* Work instruction
Starting with the line below that holds "Who Upvoted" and stopping after the line that holds "THE SOLUTION", transcribe the lines exactly, leaving out all pictures.

╭─ Supplied records

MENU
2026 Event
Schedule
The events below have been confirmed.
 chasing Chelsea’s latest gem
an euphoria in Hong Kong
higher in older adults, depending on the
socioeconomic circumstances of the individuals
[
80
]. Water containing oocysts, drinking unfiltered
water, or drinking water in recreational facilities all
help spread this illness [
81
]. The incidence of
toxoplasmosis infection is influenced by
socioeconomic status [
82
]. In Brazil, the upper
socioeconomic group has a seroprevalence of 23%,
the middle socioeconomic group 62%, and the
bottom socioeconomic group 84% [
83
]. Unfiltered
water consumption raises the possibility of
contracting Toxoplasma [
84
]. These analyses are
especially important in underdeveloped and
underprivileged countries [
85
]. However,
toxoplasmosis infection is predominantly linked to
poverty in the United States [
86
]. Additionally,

╰─
╭─ Supplied records

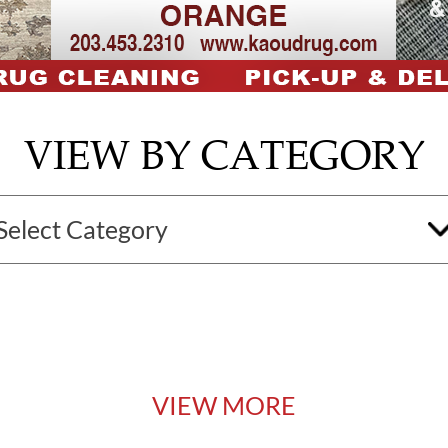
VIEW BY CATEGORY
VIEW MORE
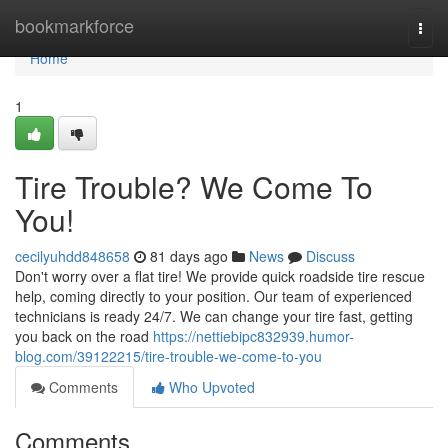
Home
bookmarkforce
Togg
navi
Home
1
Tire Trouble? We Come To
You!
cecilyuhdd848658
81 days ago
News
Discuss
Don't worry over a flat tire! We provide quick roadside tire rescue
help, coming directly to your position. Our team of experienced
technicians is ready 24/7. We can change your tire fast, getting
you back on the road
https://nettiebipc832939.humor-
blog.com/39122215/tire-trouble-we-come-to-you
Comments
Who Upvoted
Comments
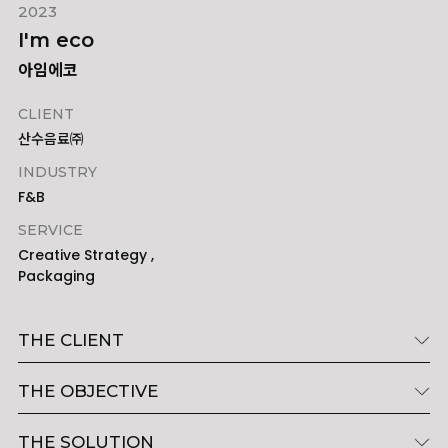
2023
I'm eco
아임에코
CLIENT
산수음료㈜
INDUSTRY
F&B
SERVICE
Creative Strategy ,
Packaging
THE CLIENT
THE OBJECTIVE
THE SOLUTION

╰─

* Output of the task
Who Upvoted
Comments
2023
I'm eco
아임에코
CLIENT
산수음료㈜
INDUSTRY
F&B
SERVICE
Creative Strategy ,
Packaging
THE CLIENT
THE OBJECTIVE
THE SOLUTION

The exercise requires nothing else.